Available data:
+ + + +

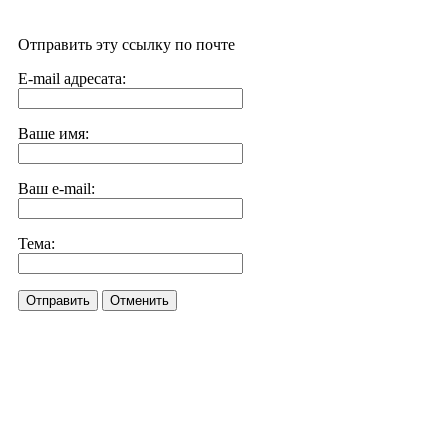
Отправить эту ссылку по почте
E-mail адресата:
Ваше имя:
Ваш e-mail:
Тема:
Отправить
Отменить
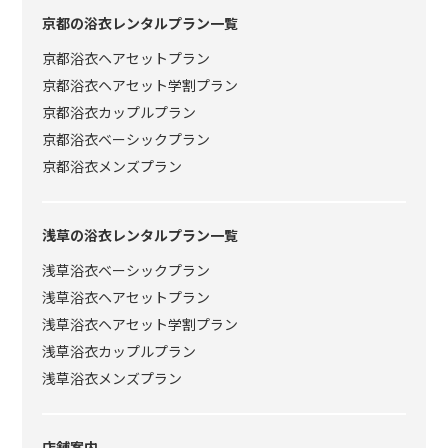
京都の浴衣レンタルプラン一覧
京都浴衣ヘアセットプラン
京都浴衣ヘアセット学割プラン
京都浴衣カップルプラン
京都浴衣ベーシックプラン
京都浴衣メンズプラン
浅草の浴衣レンタルプラン一覧
浅草浴衣ベーシックプラン
浅草浴衣ヘアセットプラン
浅草浴衣ヘアセット学割プラン
浅草浴衣カップルプラン
浅草浴衣メンズプラン
店舗案内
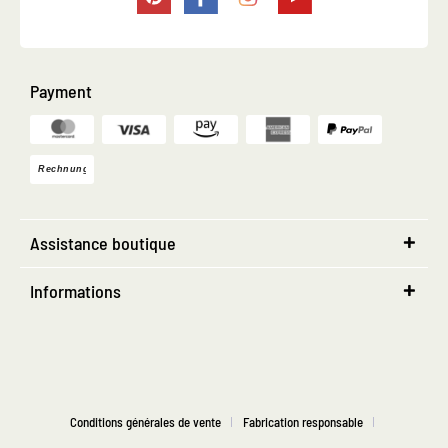
Payment
Assistance boutique
Informations
Conditions générales de vente
Fabrication responsable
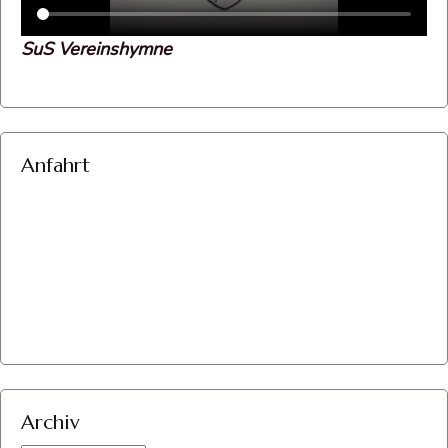
SuS Vereinshymne
Anfahrt
Archiv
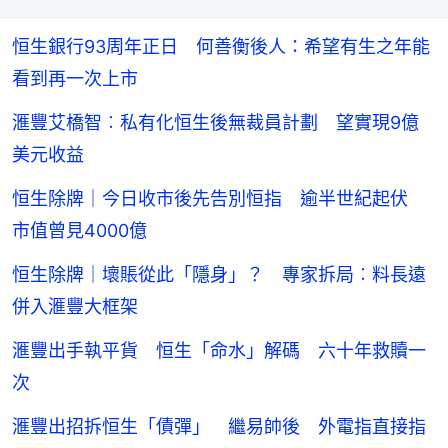
恒生銀行93周年正日 何善衡後人：希望有生之年能
看到再一次上市
滙豐艾橋智︰私有化恒生後無裁員計劃 望實現9億
美元收益
恒生除牌｜今日收市後先告別恒指 逾半世紀起伏
市值曾見4000億
恒生除牌｜壞賬從此「隱身」？ 專家拆局︰料長遠
併入滙豐大框架
滙豐出手執平貨 恒生「命水」解碼 六十年救贖一
次
滙豐出招拆恒生「債彈」 繼易帥後 外電指直接指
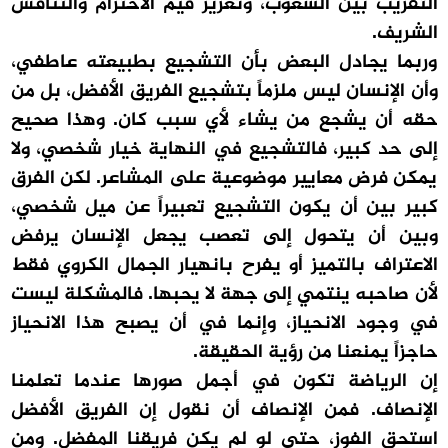
التقريب بين الشعوب، وتعزيز قيم الاحترام والتنافس
الشريف.
وربما يجادل البعض بأن التشجيع بطبيعته عاطفي،
وأن الإنسان ليس ملزماً بتشجيع الفريق الأفضل، بل من
حقه أن يشجع من يشاء لأي سبب كان. وهذا صحيح
إلى حد كبير، فالتشجيع في النهاية خيار شخصي، ولا
يمكن فرض معايير موضوعية على المشاعر. لكن الفرق
كبير بين أن يكون التشجيع تعبيراً عن ميل شخصي،
وبين أن يتحول إلى تعصب يجعل الإنسان يرفض
الاعتراف بالتميز أو يفرح بانهيار الجمال الكروي فقط
لأن صاحبه ينتمي إلى جهة لا يحبها. فالمشكلة ليست
في وجود الانحياز، وإنما في أن يصبح هذا الانحياز
حاجزاً يمنعنا من رؤية الحقيقة.
إن الرياضة تكون في أجمل صورها عندما تعلمنا
الإنصاف. فمن الإنصاف أن نقول إن الفريق الأفضل
استحق الفوز، حتى لو لم يكن فريقنا المفضل. ومن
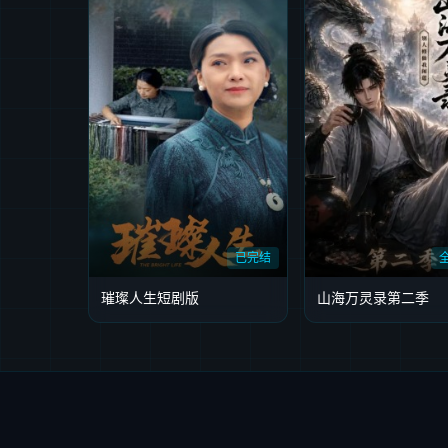
已完结
璀璨人生短剧版
山海万灵录第二季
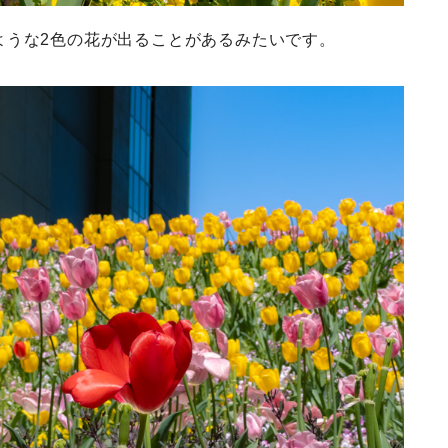
ような2色の花が出ることがあるみたいです。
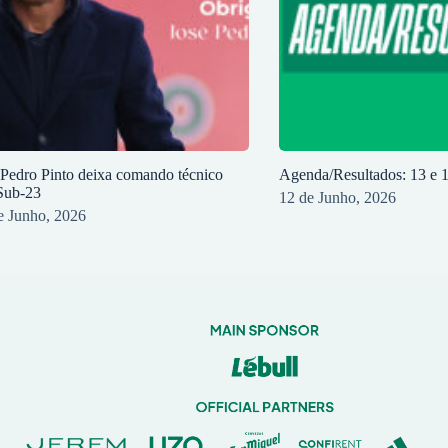
 Pedro Pinto deixa comando técnico
Agenda/Resultados: 13 e 
Sub-23
12 de Junho, 2026
e Junho, 2026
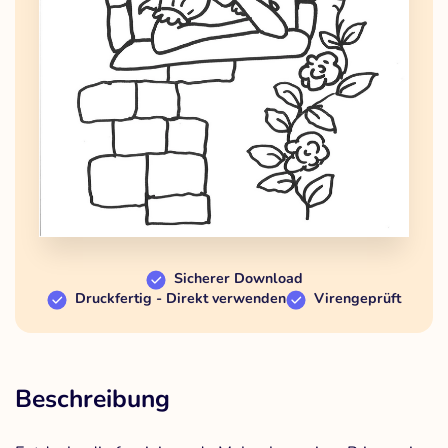
Sicherer Download
Druckfertig - Direkt verwenden
Virengeprüft
Beschreibung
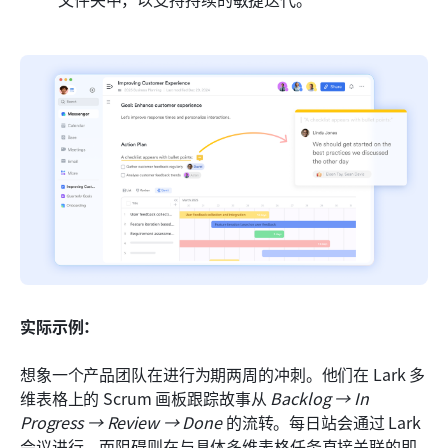
实际示例：
想象一个产品团队在进行为期两周的冲刺。他们在 Lark 多
维表格上的 Scrum 画板跟踪故事从 
Backlog → In 
Progress → Review → Done
 的流转。每日站会通过 Lark 
会议进行，而阻碍则在与具体多维表格任务直接关联的即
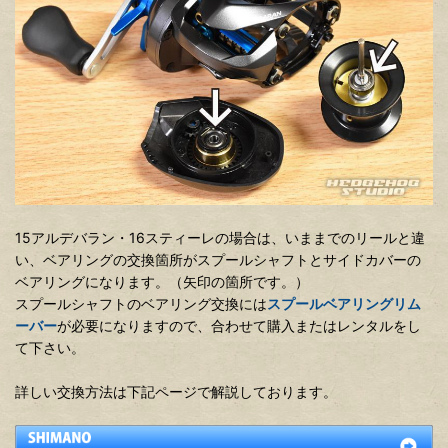
15アルデバラン・16スティーレの場合は、いままでのリールと違
い、ベアリングの交換箇所がスプールシャフトとサイドカバーの
ベアリングになります。（矢印の箇所です。）
スプールシャフトのベアリング交換には
スプールベアリングリム
ーバー
が必要になりますので、合わせて購入またはレンタルをし
て下さい。
詳しい交換方法は下記ページで解説しております。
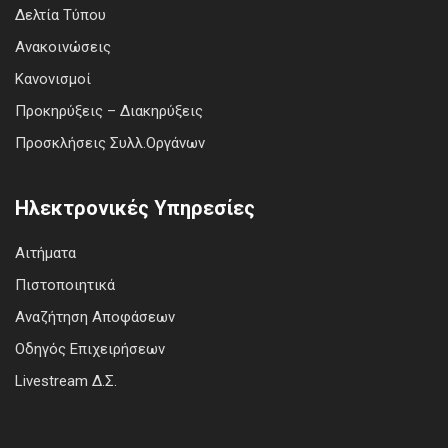
Δελτία Τύπου
Ανακοινώσεις
Κανονισμοί
Προκηρύξεις – Διακηρύξεις
Προσκλήσεις Συλλ.Οργάνων
Ηλεκτρονικές Υπηρεσίες
Αιτήματα
Πιστοποιητικά
Αναζήτηση Αποφάσεων
Οδηγός Επιχειρήσεων
Livestream Δ.Σ.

+ + + +

Aim of the task: Find how many lines in the listing contain the word "شخصي" and give that count alone.

Finished task: 2